Memo to governments: Buy innovation

16 Aug 2012 | News
MEP Malcolm Harbour spearheads a growing movement in Brussels to get government agencies spending more of their budgets on innovation - especially from small companies

Every year, European governments spend about €2.3 trillion on procurement – from light bulbs to catering services. So what would happen, a growing number of EU leaders are asking, if a bigger share of that money were focused on buying new technologies and services?

The result would be a big boost for innovation and growth in Europe, argues Malcolm Harbour (ECR), Chairman of the European Parliament’s internal market committee. “Procurement should be part of the mix in innovation policy – to help build the economy,” he says.

For the past few years Harbour’s committee has been pushing the Commission and member-states to use their procurement power to stimulate innovation – a core part of the EU’s growth strategy over the next decade. The MEPs point to the success of similar efforts in the US in stimulating small companies to develop innovative new products for government. The US Small Business Innovation Research programme steers about $2.5 billion a year to small companies inventing new things for the government. A study this year, led by Manchester University, recommended a comparable EU effort at between €396 million and €540 million - a major increase from the tens of millions currently allocated.

Financing gap

Procurement of innovation has become a hot policy area in Brussels over the past year or two - and it could, over time, turn out to be an important new funding source for small, innovative start-ups. It addresses what Harbour, in an interview with Science|Business, calls “a market failure” in the EU: the difficulty that small firms face when raising cash to grow. “A financing gap has been identified,” he says.

A series of conferences and studies - some organised by Harbour and Parliamentary colleagues, and some by the Commission - have documented the problem. In Europe, venture capital is scarce and, on average, unprofitable. There is also a scarcity of angel investors – wealthy individuals willing to put their personal cash on the line for a start-up. And bank financing is all-but impossible these days for a little company. That leaves customers as the only realistic source of cash for a growing company – and the US experience suggests that a government contract, in particular, can be a big source of both money and prestige.

With a government contract in hand, a small company has greater credibility with investors, and can leverage the contract to get more private funding. Famous examples of this kind of “soft start-up” model include Intel, Vodafone, and Blackberry maker RIM, according to David Connell, a University of Cambridge researcher who has been advocating smarter procurement programmes in the EU. Connell, speaking in February at a conference organised by Harbour in the Parliament, suggested an EU-level initiative of €1 billion.

Public procurement must play its part

It’s potentially a big deal. About 99 per cent of enterprises in the EU are what the Commission calls small or medium, and one fifth of them depend at least partly on intellectual property, according to EC Vice President Antonio Tajani, speaking recently at a conference. “They need better access to public markets - in particular for innovative products,” he said. “The public purchasers must play their part.”

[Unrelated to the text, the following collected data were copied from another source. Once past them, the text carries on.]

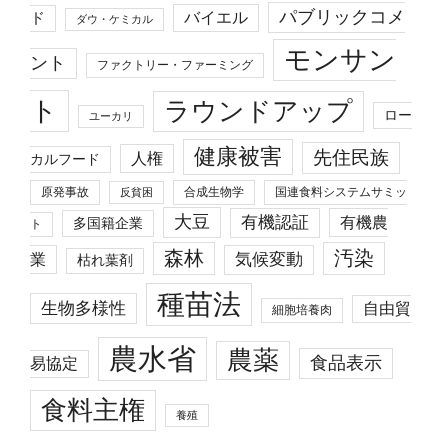
パブリックコメ
バイエル
ド
ダウ・ケミカル
モンサン
ント
ファクトリー・ファーミング
ト
ラウンドアップ
ロー
ユーカリ
健康被害
先住民族
人権
カルフード
原発事故
合成生物学
国連食料システムサミッ
反貧困
大豆
有機認証
有機農
多国籍企業
ト
森林
汚染
業
気候変動
枯れ葉剤
種苗法
生物多様性
自由貿
細胞培養肉
農水省
農薬
食品表示
易協定
食料主権
養殖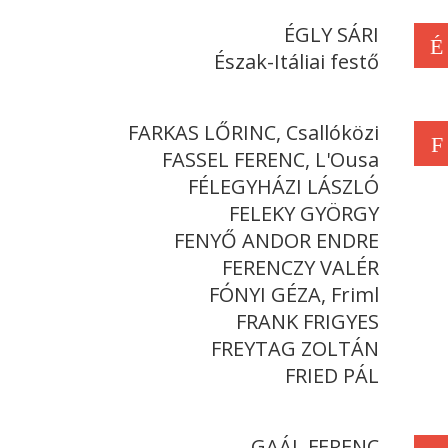
ÉGLY SÁRI
É
Észak-Itáliai festő
FARKAS LŐRINC, Csallóközi
F
FASSEL FERENC, L'Ousa
FÉLEGYHÁZI LÁSZLÓ
FELEKY GYÖRGY
FENYŐ ANDOR ENDRE
FERENCZY VALÉR
FÓNYI GÉZA, Friml
FRANK FRIGYES
FREYTAG ZOLTÁN
FRIED PÁL
GAÁL FERENC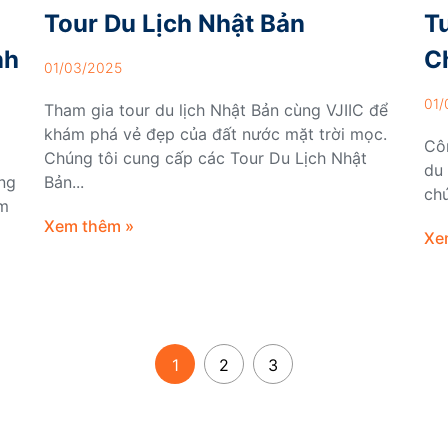
Tour Du Lịch Nhật Bản
T
nh
C
01/03/2025
01/
Tham gia tour du lịch Nhật Bản cùng VJIIC để
khám phá vẻ đẹp của đất nước mặt trời mọc.
Côn
Chúng tôi cung cấp các Tour Du Lịch Nhật
du 
àng
Bản...
chứ
ám
Xem thêm »
Xe
1
2
3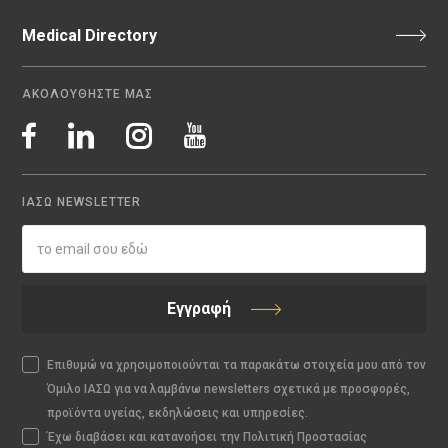
Medical Directory
ΑΚΟΛΟΥΘΗΣΤΕ ΜΑΣ
ΙΑΣΩ NEWSLETTER
Εγγραφή
Επιθυμώ να χρησιμοποιούνται τα παρακάτω στοιχεία μου από τον
Όμιλο ΙΑΣΩ για να λαμβάνω newsletters σχετικά με προσφορές,
προϊόντα υγείας, εκδηλώσεις και υπηρεσίες.
Έχω διαβάσει και κατανοήσει την Πολιτική Προστασίας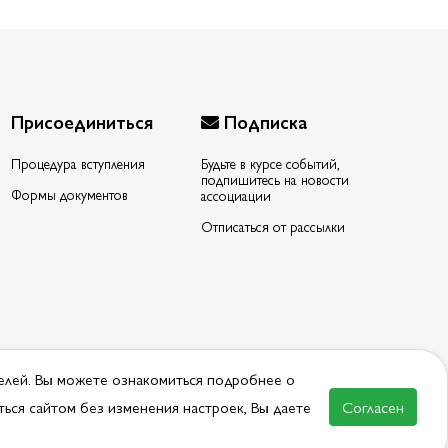
Присоединиться
Подписка
Процедура вступления
Будьте в курсе событий,
подпишитесь на новости
Формы документов
ассоциации
Отписаться от рассылки
елей. Вы можете ознакомиться подробнее о
ься сайтом без изменения настроек, Вы даете
Согласен
ВСТУПИТЬ В АССОЦИАЦИЮ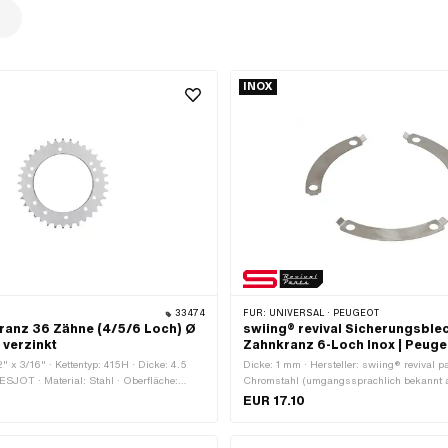
INOX
33474
FÜR:
UNIVERSAL · PEUGEOT
ranz 36 Zähne (4/5/6 Loch) Ø
swiing® revival Sicherungsble
 verzinkt
Zahnkranz 6-Loch Inox | Peuge
2" x 3/16" · Kettentyp: 415H · Dicke: 4.5
Dicke: 1 mm · Hersteller: swiing® revival pa
 ESJOT · Material: Stahl · Oberfläche:
Chromstahl (umgangssprachlich bekannt al
· Farbe: silber · Ø innen: 98 mm · Anzahl
Anzahl Lappen: 6 Stk. · Ø Lochkreis: 115
EUR 17.10
· Ø Befestigungsloch: 6.6 mm · Anzahl
te: 4 Stk. · Anzahl Befestigungspunkte: 5
festigungspunkte: 6 Stk. · Ø Lochkreis: 115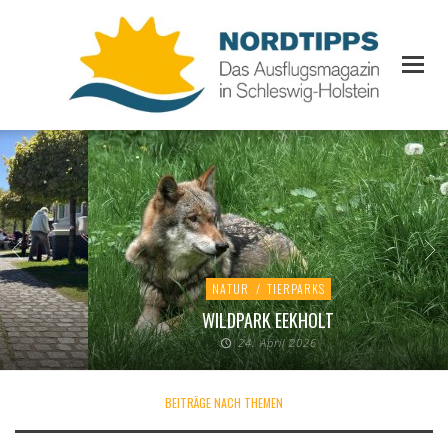
NATUR
/
TIERPARKS
WILDPARK EEKHOLT
24. April 2026
BEITRÄGE NACH THEMEN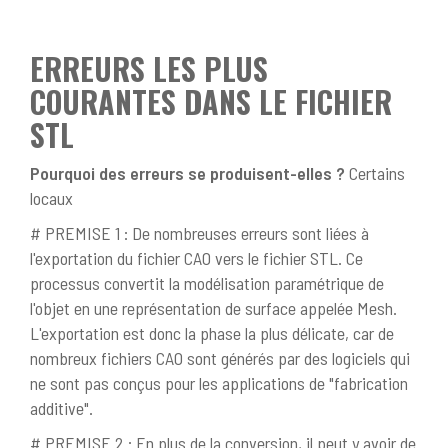
ERREURS LES PLUS
COURANTES DANS LE FICHIER
STL
Pourquoi des erreurs se produisent-elles ?
Certains
locaux
# PREMISE 1 : De nombreuses erreurs sont liées à
l'exportation du fichier CAO vers le fichier STL. Ce
processus convertit la modélisation paramétrique de
l'objet en une représentation de surface appelée Mesh.
L'exportation est donc la phase la plus délicate, car de
nombreux fichiers CAO sont générés par des logiciels qui
ne sont pas conçus pour les applications de "fabrication
additive".
# PREMISE 2 : En plus de la conversion, il peut y avoir de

So why isn’t this already happening across Europe? One problem: it’s riskier for government contractors to work this way than with established suppliers and products. It involves buying research or new technology from a new company – meaning there are more opportunities for failure and for the procurement agency to get in trouble. There are legal complications: for instance, the procurers have to be sure their contracts couldn’t be viewed as illegal state subsidies under EU rules. But mostly, Commission officials say, it’s a problem of awareness and experience among procurement agencies – by nature, a very cautious part of government.

In just the past year, however, a long-running effort in Brussels to expand innovative procurement has been gathering momentum. In December, the Commission published revised procurement regulations intended to simplify the rules and remove some legal uncertainties. Harbour is delighted that a new procurement tool, an  ‘innovation partnership’, has been included.

Working with innovators

The month before, the Commission included new plans to encourage public customers to work with innovators in its proposed €80 billion, seven-year programme for research and innovation, Horizon 2020; indeed, it initially proposed that the EU and member-states collectively find €10 billion for this purpose – though since then, budget hawks have forced a retreat from that number.

This year, the Commission proposed new support for the security industry that would include a line for procurement  of lead market solutions. The first of a series of new EU pilot projects to coordinate cross-border procurement began. The SILVER project in the UK, Sweden, Netherlands, Denmark and Finland will spend €2 million on new robotics technologies to help care for the elderly. In March, the European Council endorsed pre-commercial procurement in its summit conclusion. And in July a call for proposals under the EU’s main research and innovation programme – at €8 billion the largest-ever EU invitation for R&D funding – included a new batch of procurement initiatives in government healthcare, e-government, digital archives, robotics and other fields.

For a small company, “the public contribution is so important,” Harbour says. “With the public sector in a strong procurement role, an SME can make an investment proposition more attractive” to private capital and grow faster.

Parliament’s interest in the issue reflects the broadening of political support over the past few years for policies seen as encouraging innovation generally. “There’s a lot more attention to it,” Harbour says. “People have realised that this is a key policy area. And they know how, with the constraint on member-state budgets, EU programmes are proportionately more important.”